Often, when social problems increase, politicians and advocates stress the need for more money. The issue; however, is not a lack of resources, but a policy conflict regarding who meets the statutory definition of homeless and how a person’s vulnerability is determined.
HUD, the main policy driver and funder of homelessness assistance, focuses its considerable influence on one population of people experiencing homelessness: those living on the street. Because the Point-in-Time count is skewed to individual chronically homeless men, HUD prioritizes that population in its funding and programming. The most vulnerable population including families, women, children, and youth, typically are not “homeless enough” to rise to the level of eligibility for housing. Instead, HUD’s policy is to “divert” these families and youth, putting them back into the situations from which they were escaping, so that they are by definition no longer homeless.
Under the Department of Education’s definition, students experiencing homelessness may be temporarily sharing housing with other people due to loss of housing, economic hardship, living in hotels or motels, or living in transitional housing. HUD’s definition fails to recognize these situations as being homeless because technically they have a roof over their heads. The vulnerability of families and children is, as a policy matter, less of a priority.
On average, homeless New York students lose about a month of class. Some students have long commutes to school from where they are sheltered and the practice of diversion creates additional stress resulting in poor academic achievement. For instance, students often sleep on a couch or on the floor of an open living space with adult noise well into the night.
A study completed by School House Connection found that homeless children scored worse in pre-reading skills and had higher rates of overall behavior problems and early developmental delays compared to national averages. Ultimately, the result is repeating a cycle of poverty and homelessness in the lives of youth people who often become homeless adults.

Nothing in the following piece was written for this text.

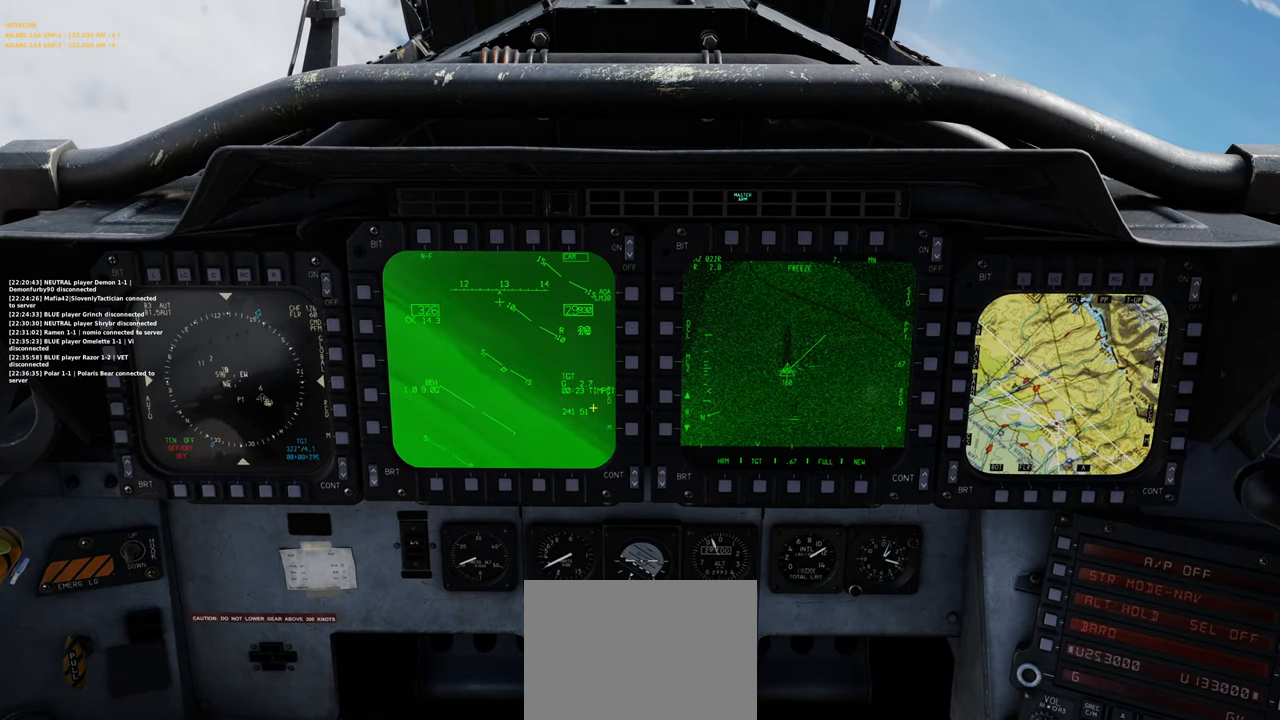
{"buttons": [], "left_stick": "center", "right_stick": "down-right", "events": [[50, "R3", "up"], [100, "R1", "up"], [133, "right_stick", "down"], [183, "right_stick", "down-right"]]}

The increase in student homelessness is also an indicator of an increase in family homelessness. The existing top-down, one-size-fits-all approach so discourages the provision of housing and services to families and children, that it exacerbates and creates additional homelessness. The signs that the current approach and policy has failed are replete. Action is required to change policy so that today’s homeless youth no longer turn into tomorrow’s homeless adults.